In fact, U.S. Monsanto and DuPont and Swiss Syngenta head the profits ranking table in that sector. According to data, published in 2009 and collected by War on Want, Monsanto had a profit of 7, 297, 000 dollars; DuPont made an estimated 4, 461 million and Syngenta’s estimated profit was 2, 564 million dollars.
However this system not only involves large multinational chemical companies, the distribution sector and supermarkets also benefit. The four major supermarket chains in the UK (Tesco, Sainsbury’s, Asda and Morrison) control three quarters of the market in the country.
The relationship between these retailers and multinational companies seems clear. Whilst corporations force farmers to cultivate the seeds and use pesticides that they design, massive marketing campaigns are conducted to create new consumption habits in the so-called ‘first world’, which uphold the required practices and deplorable conditions imposed upon agricultural workers in developing countries.
The proposals for food sovereignty follow Via Campesina’s guidelines. Via Campesina is an international movement that acts as an umbrella organization for landowners, small farming businesses, indigenous communities, farm workers and landless labourers from around the world.

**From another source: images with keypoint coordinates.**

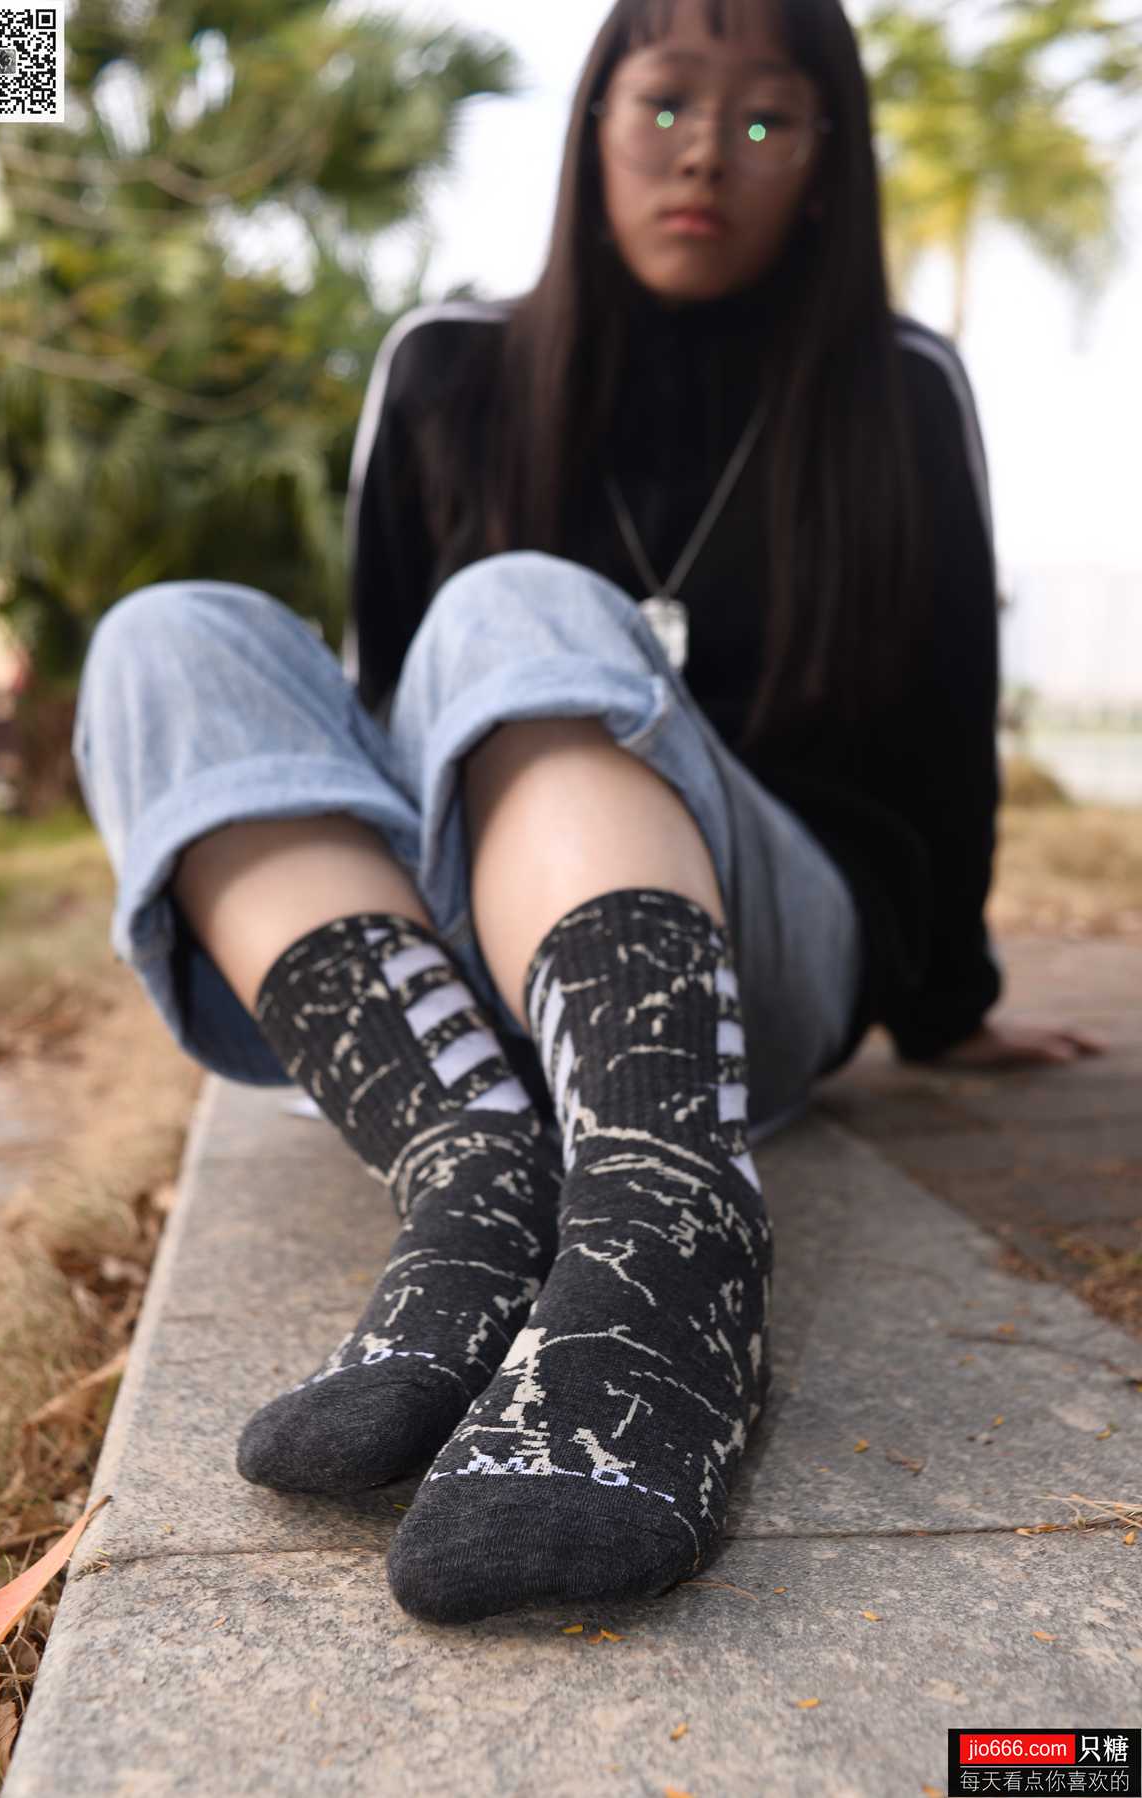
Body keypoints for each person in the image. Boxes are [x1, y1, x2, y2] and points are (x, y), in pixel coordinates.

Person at [72, 0, 1105, 1627]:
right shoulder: (445, 366)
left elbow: (941, 737)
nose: (706, 154)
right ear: (594, 125)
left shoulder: (899, 389)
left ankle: (664, 1216)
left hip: (769, 942)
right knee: (162, 642)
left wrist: (950, 1005)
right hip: (497, 947)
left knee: (514, 600)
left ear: (827, 163)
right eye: (666, 104)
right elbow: (396, 717)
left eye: (766, 119)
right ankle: (476, 1167)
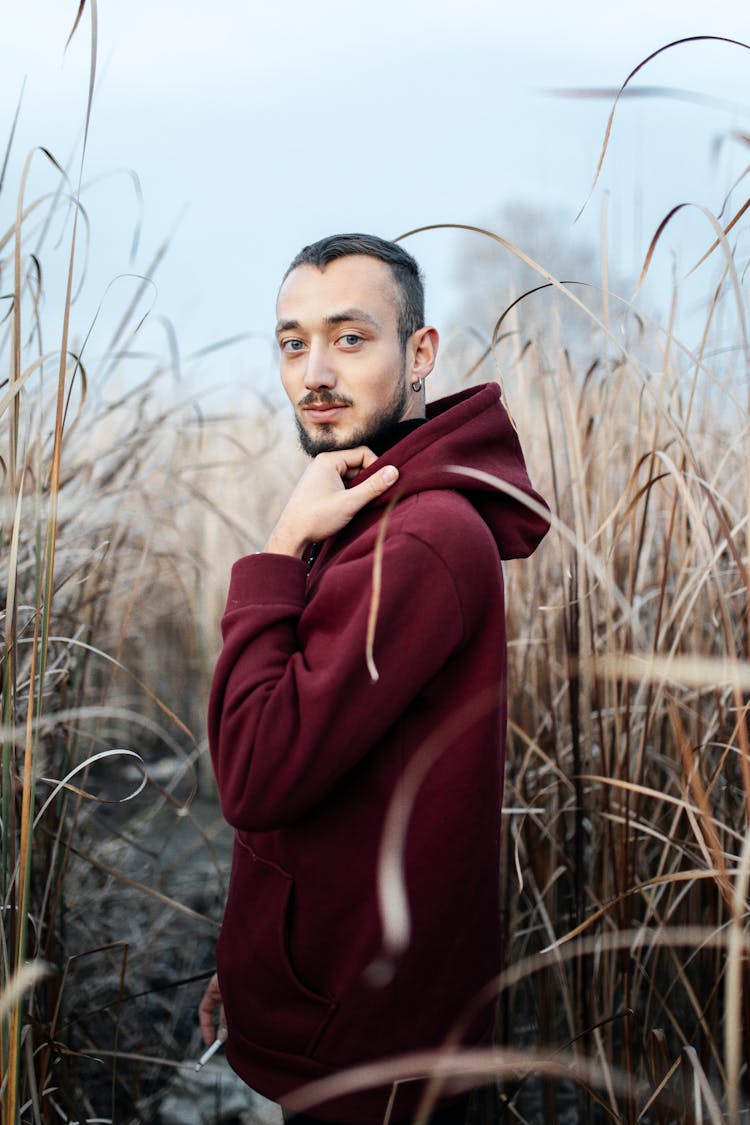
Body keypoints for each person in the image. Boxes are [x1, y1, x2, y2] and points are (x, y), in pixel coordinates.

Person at [198, 234, 549, 1124]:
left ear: (419, 352)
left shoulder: (421, 537)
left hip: (374, 1056)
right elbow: (326, 788)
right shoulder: (371, 512)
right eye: (292, 342)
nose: (315, 370)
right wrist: (246, 961)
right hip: (335, 1011)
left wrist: (278, 548)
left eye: (350, 338)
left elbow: (256, 769)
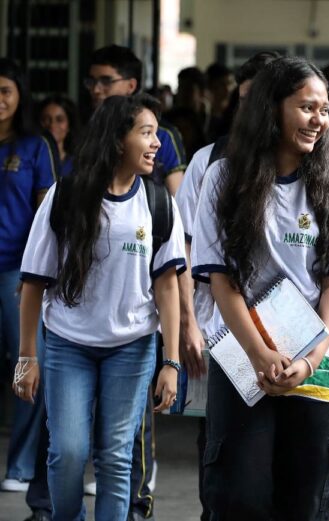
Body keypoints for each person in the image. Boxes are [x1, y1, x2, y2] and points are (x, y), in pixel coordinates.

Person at [191, 56, 329, 520]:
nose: (319, 120)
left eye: (325, 109)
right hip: (244, 357)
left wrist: (309, 358)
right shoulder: (223, 179)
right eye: (307, 107)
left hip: (319, 361)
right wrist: (258, 354)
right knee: (238, 494)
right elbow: (222, 280)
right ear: (272, 108)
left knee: (306, 501)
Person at [13, 93, 186, 521]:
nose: (156, 145)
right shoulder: (67, 196)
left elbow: (167, 288)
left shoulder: (158, 202)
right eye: (145, 133)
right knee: (68, 451)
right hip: (68, 344)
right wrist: (27, 356)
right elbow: (34, 282)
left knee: (115, 456)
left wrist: (172, 361)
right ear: (116, 139)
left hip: (132, 348)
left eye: (156, 134)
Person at [175, 49, 280, 521]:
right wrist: (189, 322)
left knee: (279, 441)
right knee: (218, 442)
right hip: (218, 325)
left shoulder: (313, 161)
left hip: (290, 328)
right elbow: (186, 246)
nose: (249, 112)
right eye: (243, 101)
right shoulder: (210, 161)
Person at [0, 58, 57, 494]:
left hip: (16, 272)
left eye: (5, 90)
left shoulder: (35, 146)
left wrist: (36, 273)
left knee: (26, 366)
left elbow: (45, 214)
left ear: (19, 97)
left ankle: (19, 467)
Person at [85, 44, 186, 194]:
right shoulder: (86, 128)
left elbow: (177, 196)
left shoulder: (163, 135)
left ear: (131, 85)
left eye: (106, 81)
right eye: (91, 81)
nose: (96, 89)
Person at [37, 94, 80, 176]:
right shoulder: (31, 161)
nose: (52, 125)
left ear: (69, 125)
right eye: (46, 119)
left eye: (59, 120)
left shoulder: (78, 164)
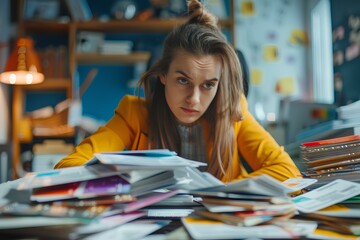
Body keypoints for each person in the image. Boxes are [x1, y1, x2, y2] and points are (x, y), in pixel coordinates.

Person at [55, 0, 300, 183]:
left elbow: (288, 172)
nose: (194, 99)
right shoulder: (134, 113)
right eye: (183, 81)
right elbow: (68, 169)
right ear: (163, 74)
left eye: (208, 85)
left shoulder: (233, 112)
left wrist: (216, 192)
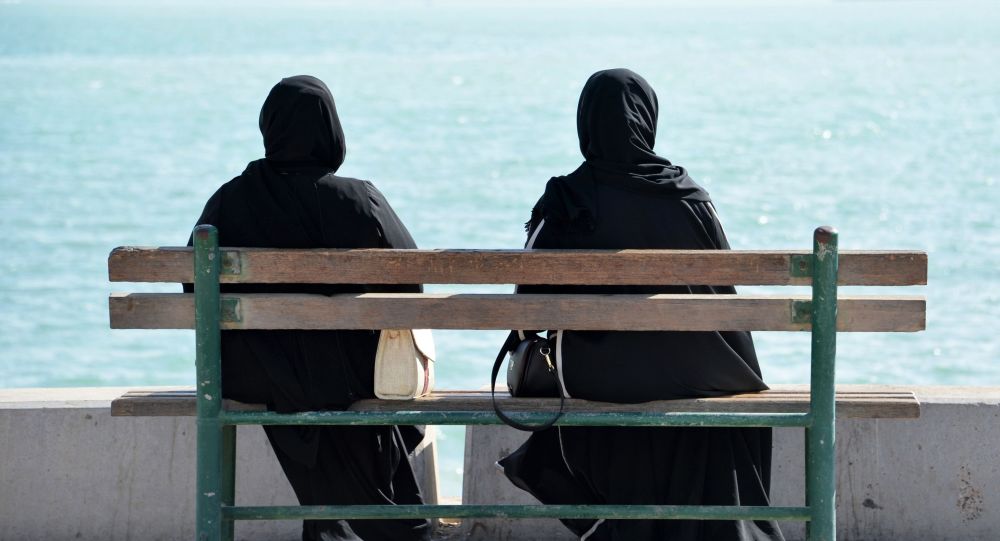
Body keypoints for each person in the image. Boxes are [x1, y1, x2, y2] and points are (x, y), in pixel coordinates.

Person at [497, 69, 785, 541]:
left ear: (586, 123)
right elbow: (724, 298)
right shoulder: (689, 197)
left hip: (594, 378)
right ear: (648, 119)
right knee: (712, 386)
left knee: (584, 403)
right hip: (699, 375)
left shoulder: (568, 199)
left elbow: (525, 311)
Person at [186, 75, 430, 541]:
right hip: (354, 375)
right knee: (342, 376)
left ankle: (328, 525)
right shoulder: (360, 200)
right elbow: (410, 285)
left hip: (257, 376)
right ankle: (378, 523)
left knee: (297, 372)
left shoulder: (230, 200)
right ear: (330, 129)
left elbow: (194, 292)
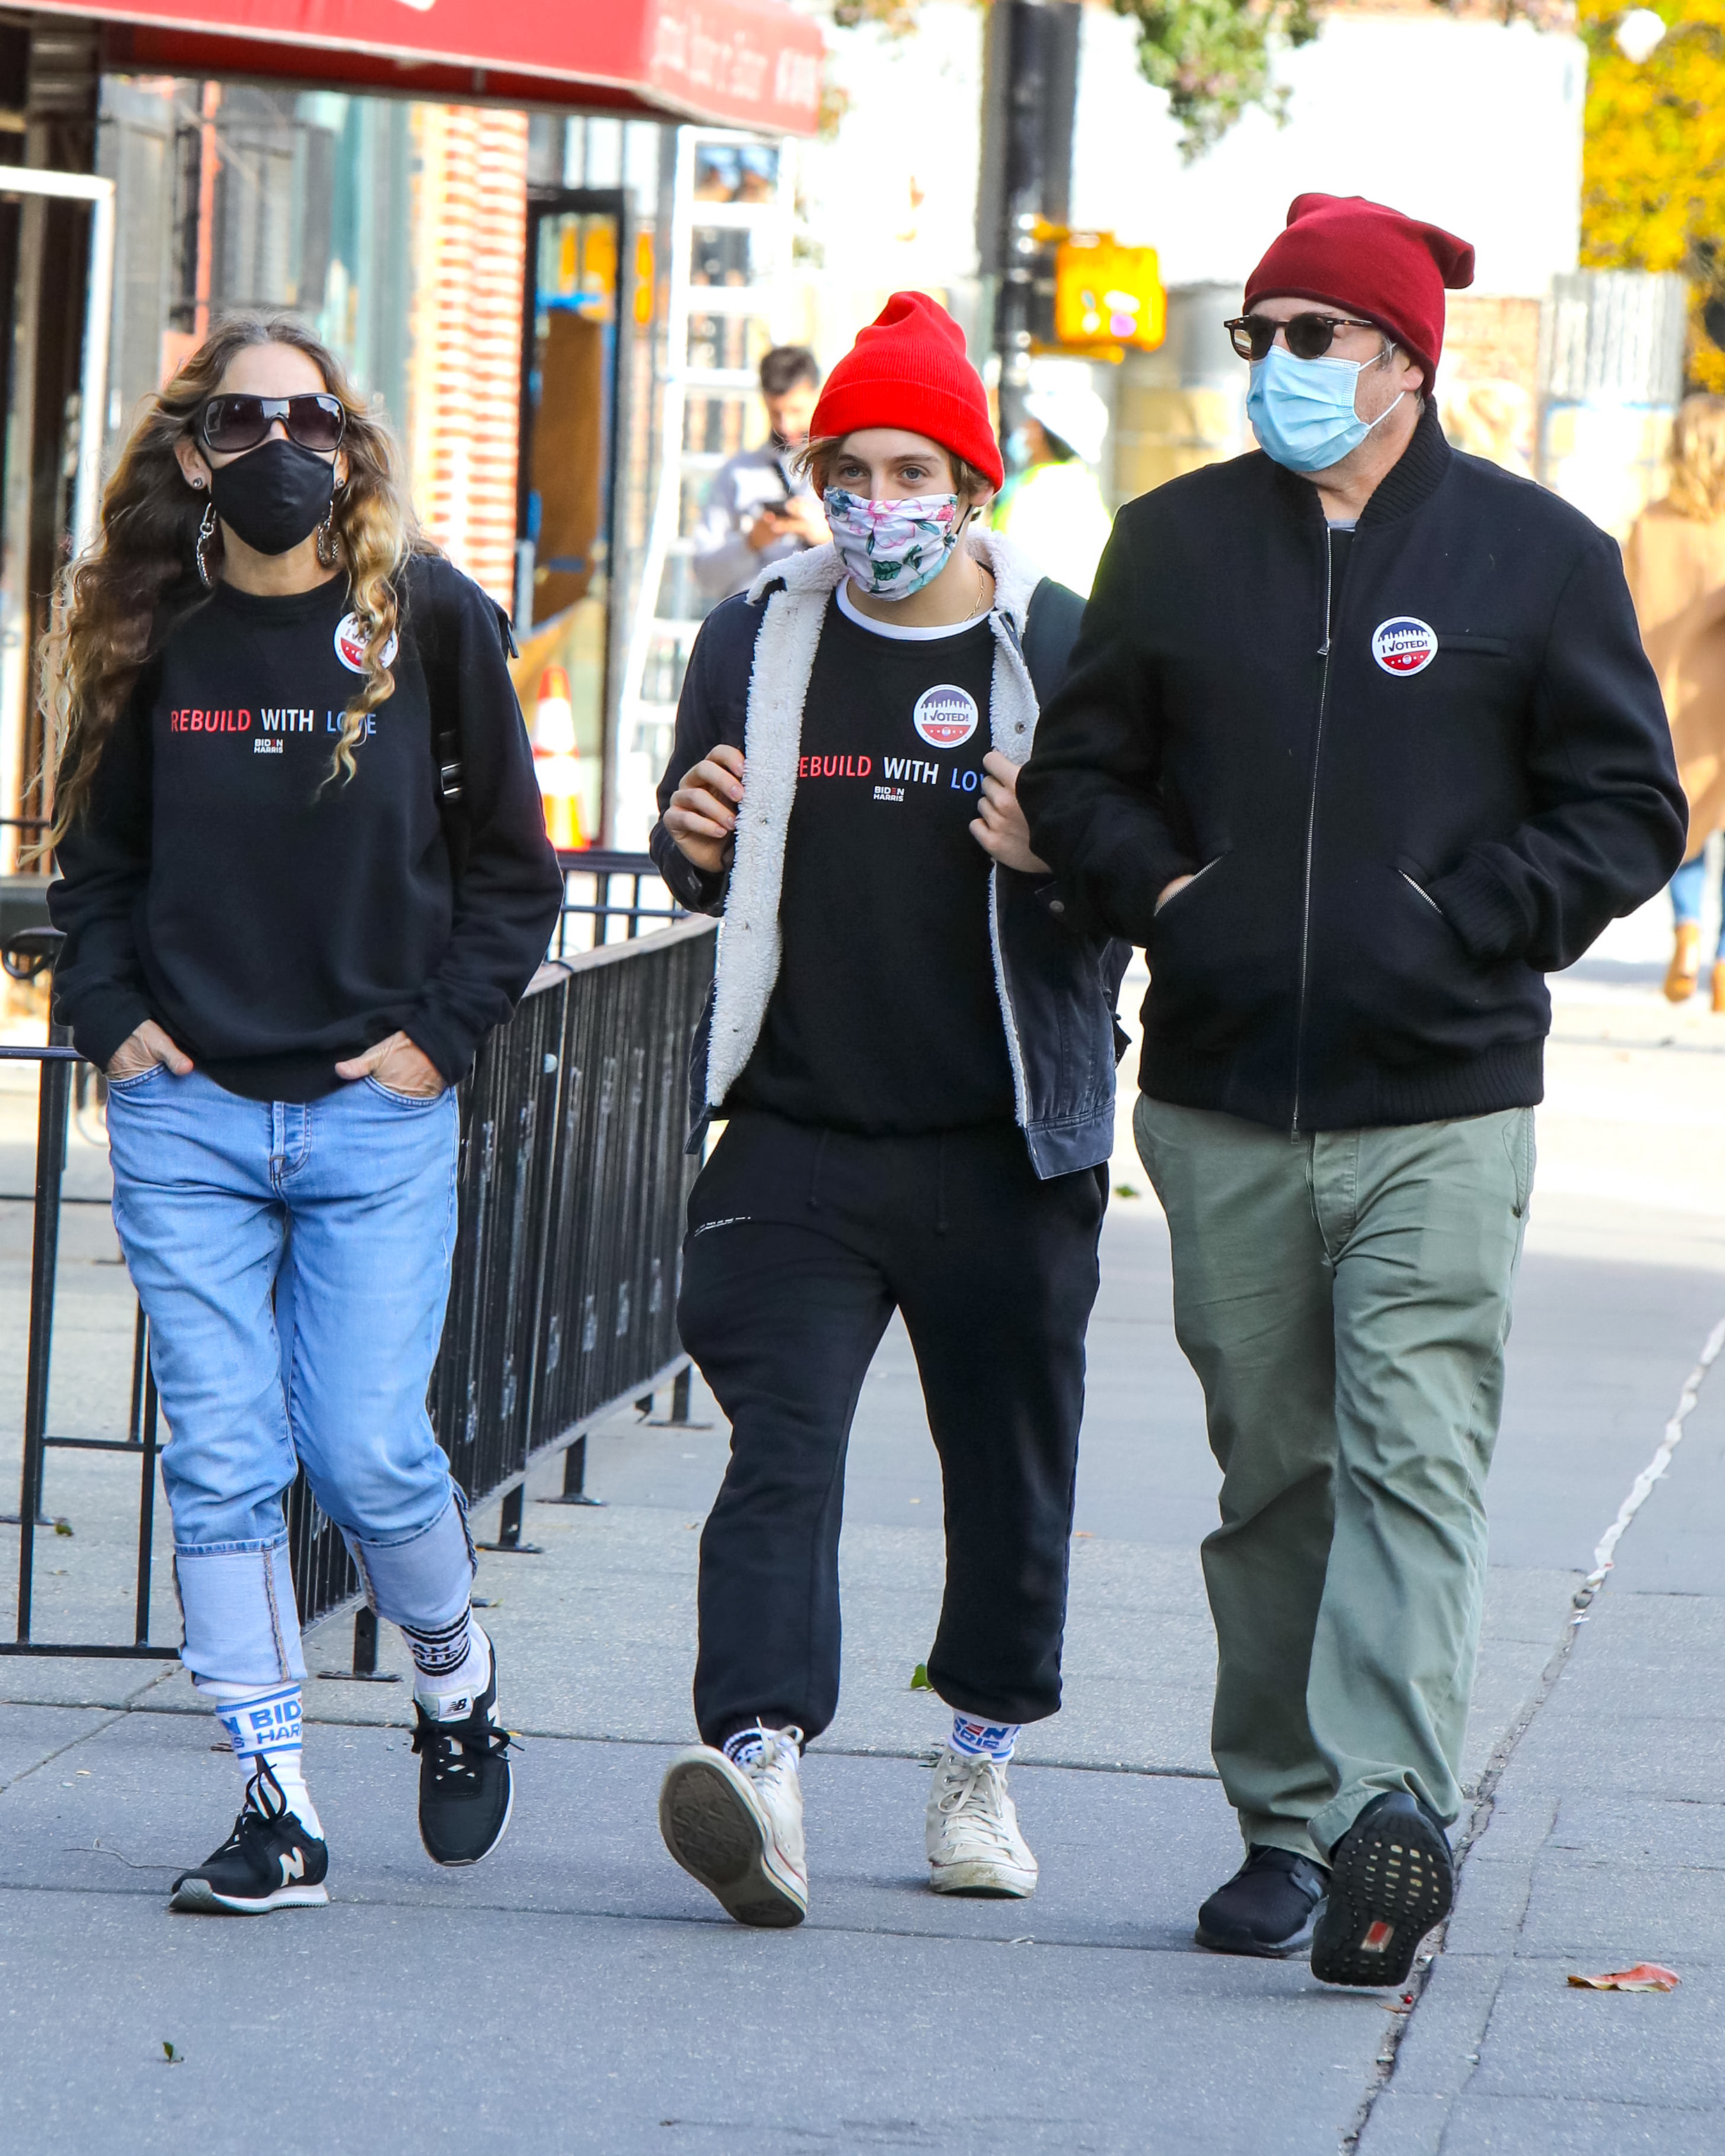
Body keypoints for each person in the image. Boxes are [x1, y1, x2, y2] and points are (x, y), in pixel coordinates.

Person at [1020, 194, 1686, 1987]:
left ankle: (1379, 1821)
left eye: (1310, 337)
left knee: (1412, 1459)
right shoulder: (1167, 547)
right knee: (1275, 1472)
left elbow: (1630, 807)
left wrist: (1466, 922)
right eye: (1260, 337)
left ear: (1401, 359)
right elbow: (1083, 782)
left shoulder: (1534, 558)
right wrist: (1168, 896)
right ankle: (1280, 1816)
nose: (1276, 369)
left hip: (1444, 1104)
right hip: (1227, 1100)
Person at [45, 312, 563, 1915]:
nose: (284, 446)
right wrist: (115, 1021)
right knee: (220, 1455)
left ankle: (454, 1672)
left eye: (315, 419)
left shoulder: (430, 621)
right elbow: (98, 874)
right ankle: (276, 1802)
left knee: (367, 1448)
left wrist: (436, 1037)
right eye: (245, 417)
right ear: (195, 448)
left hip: (370, 1118)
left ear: (353, 443)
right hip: (188, 1115)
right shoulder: (153, 637)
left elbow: (513, 871)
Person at [645, 291, 1129, 1929]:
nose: (873, 499)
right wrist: (689, 832)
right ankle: (762, 1759)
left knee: (1007, 1465)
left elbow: (1137, 885)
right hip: (797, 1135)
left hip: (1004, 1141)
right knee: (779, 1445)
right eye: (846, 465)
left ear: (971, 482)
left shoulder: (1059, 653)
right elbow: (700, 852)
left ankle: (978, 1755)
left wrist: (1059, 863)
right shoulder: (753, 636)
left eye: (909, 465)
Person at [1623, 395, 1725, 1006]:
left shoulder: (1650, 525)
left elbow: (1625, 610)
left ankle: (1685, 934)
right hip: (1719, 699)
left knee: (1684, 819)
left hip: (1665, 694)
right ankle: (1723, 959)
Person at [691, 346, 828, 603]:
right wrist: (751, 543)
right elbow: (704, 574)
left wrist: (826, 537)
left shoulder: (845, 469)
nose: (786, 426)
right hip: (751, 623)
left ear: (817, 395)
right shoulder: (736, 474)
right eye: (776, 413)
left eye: (796, 411)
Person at [992, 367, 1115, 597]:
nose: (1026, 429)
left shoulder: (1030, 496)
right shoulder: (1087, 494)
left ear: (1040, 432)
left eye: (1032, 423)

It was Via Campesina who proclaimed that the concept of food sovereignty defends one’s right to decide upon their agricultural policies and to produce food locally.
Defending anti-capitalist and anti-globalization positions, food sovereignty is based on a set of principles, which are advantageous to small farming communities, in comparison to the current system, which only benefits large corporations.
The proposals have many positive attributes, from protecting natural resources, conserving the environment and being bio-diverse by rejecting agrochemicals, to democratic, free decision-making land control and the equal participation of farmers.
However, amongst the most important benefits is, undoubtedly, the end to the problems caused by globalisation, such as world hunger, and a reorganization of the commercial food system. If small farming communities were given the opportunity to produce food for themselves and for their own domestic consumption, and not for exportations to rich countries which they currently do, it would be much easier to eliminate the grave hunger problem.
And no doubt, it would put an end to the problems that arise from current practices, such as the oppression of indigenous communities and small farming companies, forced to deal with displacement and poverty. Let’s not forget that food is a basic human right, not a weapon.